--- Your objective ---
What you return should match the material below line for line, except that no image appears in it.
==========
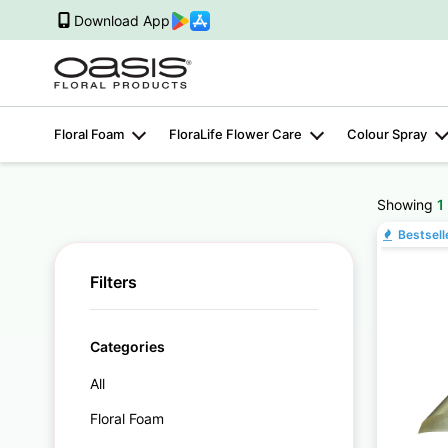
Download App
Floral Foam
FloraLife Flower Care
Colour Spray
Showing
1
Bestsell
Filters
Categories
All
Floral Foam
==========
--- Task response ---
Download App
Floral Foam
FloraLife Flower Care
Colour Spray
Showing
1
Bestsell
Filters
Categories
All
Floral Foam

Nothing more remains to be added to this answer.